### Passage provided
==*==

Part 1

Generate a word cloud based on the raw corpus I recommend you to use the Python word_cloud library. With the help of nltk (already available in your Anaconda environment), implement a standard text pre-processing pipeline (e.g., tokenization, stopword removal, stemming, etc.) and generate a new word cloud. Discuss briefly the pros and cons (if any) of the two word clouds you generated



In [1]:

    
import numpy as np
import pandas as pd
from wordcloud import WordCloud, STOPWORDS
import seaborn as sns
import matplotlib.pyplot as plt
import nltk as nl
from nltk.corpus import stopwords as nlstopw
import re
import string


%matplotlib inline
sns.set_context('notebook')
pd.options.mode.chained_assignment = None  # default='warn'
pd.set_option('display.max_columns', 500) # to see all columns
plt.rcParams['figure.figsize'] = (20, 15)

Some functions to create and plot the wordclouds



In [2]:

    
def plot_word_cloud(wordcloud):
    plt.imshow(wordcloud)
    plt.axis("off")



In [3]:

    
def plot_wordclouds(clouds, titles):
    r = len(clouds) // 2 + 1
    for i in range(0, len(clouds)):
        plt.subplot(r, 2, i+1)
        plt.title(titles[i])

==*==

### Information supplied
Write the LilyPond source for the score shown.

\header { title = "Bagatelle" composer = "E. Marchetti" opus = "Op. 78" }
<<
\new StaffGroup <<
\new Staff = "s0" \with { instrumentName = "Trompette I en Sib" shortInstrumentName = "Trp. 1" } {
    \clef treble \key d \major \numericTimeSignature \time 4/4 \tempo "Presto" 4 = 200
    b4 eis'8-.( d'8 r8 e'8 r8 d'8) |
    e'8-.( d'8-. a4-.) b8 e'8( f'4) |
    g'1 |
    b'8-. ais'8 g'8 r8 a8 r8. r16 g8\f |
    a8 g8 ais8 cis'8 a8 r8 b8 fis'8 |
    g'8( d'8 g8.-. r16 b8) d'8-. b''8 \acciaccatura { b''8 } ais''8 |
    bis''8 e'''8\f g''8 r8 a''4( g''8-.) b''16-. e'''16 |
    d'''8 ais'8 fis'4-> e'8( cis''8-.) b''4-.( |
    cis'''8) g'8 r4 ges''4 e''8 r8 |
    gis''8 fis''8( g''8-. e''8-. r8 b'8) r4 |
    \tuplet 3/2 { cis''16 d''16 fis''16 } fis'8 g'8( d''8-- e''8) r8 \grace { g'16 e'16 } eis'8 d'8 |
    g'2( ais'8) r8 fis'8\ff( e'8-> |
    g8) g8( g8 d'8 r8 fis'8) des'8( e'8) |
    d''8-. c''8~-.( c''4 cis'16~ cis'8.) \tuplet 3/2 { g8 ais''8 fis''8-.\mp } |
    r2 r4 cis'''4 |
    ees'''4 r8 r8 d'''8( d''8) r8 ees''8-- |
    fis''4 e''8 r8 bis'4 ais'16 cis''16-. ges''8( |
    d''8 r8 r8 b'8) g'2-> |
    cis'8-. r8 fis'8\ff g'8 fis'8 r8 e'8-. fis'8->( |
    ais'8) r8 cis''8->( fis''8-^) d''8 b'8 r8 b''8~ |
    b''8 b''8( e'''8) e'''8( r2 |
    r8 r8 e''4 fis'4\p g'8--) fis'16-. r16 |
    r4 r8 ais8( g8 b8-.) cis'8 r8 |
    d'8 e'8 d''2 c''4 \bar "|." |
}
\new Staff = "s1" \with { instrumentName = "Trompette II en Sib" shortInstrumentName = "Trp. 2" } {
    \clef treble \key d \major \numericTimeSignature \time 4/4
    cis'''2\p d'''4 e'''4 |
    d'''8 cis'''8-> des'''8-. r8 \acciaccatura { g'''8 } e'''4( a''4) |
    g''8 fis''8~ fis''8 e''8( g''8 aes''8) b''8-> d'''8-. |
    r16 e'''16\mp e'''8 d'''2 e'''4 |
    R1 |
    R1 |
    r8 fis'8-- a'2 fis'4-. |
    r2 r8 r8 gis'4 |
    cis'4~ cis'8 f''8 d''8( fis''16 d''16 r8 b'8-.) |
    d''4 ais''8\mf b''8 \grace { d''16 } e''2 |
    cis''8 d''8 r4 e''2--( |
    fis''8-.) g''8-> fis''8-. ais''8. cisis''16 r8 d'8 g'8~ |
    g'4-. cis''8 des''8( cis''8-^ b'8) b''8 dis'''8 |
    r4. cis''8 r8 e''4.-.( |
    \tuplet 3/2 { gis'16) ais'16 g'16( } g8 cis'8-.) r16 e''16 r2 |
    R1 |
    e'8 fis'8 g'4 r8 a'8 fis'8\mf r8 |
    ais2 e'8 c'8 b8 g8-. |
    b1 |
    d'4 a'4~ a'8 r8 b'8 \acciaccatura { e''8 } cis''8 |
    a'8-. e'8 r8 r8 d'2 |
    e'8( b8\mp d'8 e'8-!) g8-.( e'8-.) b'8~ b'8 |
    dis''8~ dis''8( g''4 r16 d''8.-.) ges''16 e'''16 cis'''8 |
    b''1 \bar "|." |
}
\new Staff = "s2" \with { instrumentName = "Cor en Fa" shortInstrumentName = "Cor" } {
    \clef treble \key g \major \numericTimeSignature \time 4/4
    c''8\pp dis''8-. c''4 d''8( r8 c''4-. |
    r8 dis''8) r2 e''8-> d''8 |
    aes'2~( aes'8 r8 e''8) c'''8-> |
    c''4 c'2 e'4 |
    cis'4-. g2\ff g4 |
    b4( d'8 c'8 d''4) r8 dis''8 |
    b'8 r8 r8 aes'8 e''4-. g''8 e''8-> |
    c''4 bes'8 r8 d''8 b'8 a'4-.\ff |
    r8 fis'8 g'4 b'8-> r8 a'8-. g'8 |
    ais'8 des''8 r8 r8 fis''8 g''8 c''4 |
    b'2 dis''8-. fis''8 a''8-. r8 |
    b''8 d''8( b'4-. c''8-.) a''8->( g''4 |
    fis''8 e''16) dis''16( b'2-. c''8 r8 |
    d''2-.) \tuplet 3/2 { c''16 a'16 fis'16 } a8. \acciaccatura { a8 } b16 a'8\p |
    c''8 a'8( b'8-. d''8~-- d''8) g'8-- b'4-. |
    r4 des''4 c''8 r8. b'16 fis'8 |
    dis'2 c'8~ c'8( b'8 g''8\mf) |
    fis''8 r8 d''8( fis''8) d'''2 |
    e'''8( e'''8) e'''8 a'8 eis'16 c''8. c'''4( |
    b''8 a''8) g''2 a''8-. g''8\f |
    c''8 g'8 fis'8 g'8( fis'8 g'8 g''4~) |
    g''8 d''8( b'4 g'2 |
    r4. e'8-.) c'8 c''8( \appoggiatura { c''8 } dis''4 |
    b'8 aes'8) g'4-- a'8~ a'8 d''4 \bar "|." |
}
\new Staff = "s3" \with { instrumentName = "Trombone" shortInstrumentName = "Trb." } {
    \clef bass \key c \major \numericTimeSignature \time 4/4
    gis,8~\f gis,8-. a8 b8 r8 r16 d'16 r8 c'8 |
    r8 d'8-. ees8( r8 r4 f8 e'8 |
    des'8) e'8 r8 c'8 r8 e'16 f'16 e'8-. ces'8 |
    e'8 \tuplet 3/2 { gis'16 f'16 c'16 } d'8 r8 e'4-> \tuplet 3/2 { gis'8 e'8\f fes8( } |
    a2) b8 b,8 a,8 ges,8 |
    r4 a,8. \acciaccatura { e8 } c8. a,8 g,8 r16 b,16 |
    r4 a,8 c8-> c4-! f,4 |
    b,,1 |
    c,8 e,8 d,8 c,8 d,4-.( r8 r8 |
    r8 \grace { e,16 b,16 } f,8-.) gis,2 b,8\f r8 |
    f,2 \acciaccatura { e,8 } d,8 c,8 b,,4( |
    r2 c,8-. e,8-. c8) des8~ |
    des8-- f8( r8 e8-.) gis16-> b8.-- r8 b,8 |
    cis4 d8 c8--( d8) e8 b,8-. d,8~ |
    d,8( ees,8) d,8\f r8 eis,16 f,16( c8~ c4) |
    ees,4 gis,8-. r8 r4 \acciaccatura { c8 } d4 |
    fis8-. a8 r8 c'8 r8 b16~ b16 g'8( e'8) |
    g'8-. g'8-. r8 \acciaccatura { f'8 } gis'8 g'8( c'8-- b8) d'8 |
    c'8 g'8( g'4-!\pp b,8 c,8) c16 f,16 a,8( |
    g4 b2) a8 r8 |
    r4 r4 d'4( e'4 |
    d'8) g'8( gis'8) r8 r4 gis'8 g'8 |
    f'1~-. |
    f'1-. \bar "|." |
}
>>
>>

==*==

### Tasks and exercises
A. Answer these questions using the word cloud notebook:
(i) Which Python library does it recommend for generating a word cloud from the raw corpus?
(ii) What value is assigned to plt.rcParams['figure.figsize']?
(iii) Under what alias is nltk imported?
B. List every module that the word cloud notebook brings in with a plain "import" statement, leaving out the lines that begin with "from".
C. Reproduce the stretch of the word cloud notebook from "pd.options.mode.chained_assignment = None" through "plt.rcParams['figure.figsize'] = (20, 15)", word for word.

### Full answers
A.
(i) The word_cloud library.
(ii) (20, 15).
(iii) nl.

B. numpy, pandas, seaborn, matplotlib.pyplot, nltk, re, string

C.
pd.options.mode.chained_assignment = None  # default='warn'
pd.set_option('display.max_columns', 500) # to see all columns
plt.rcParams['figure.figsize'] = (20, 15)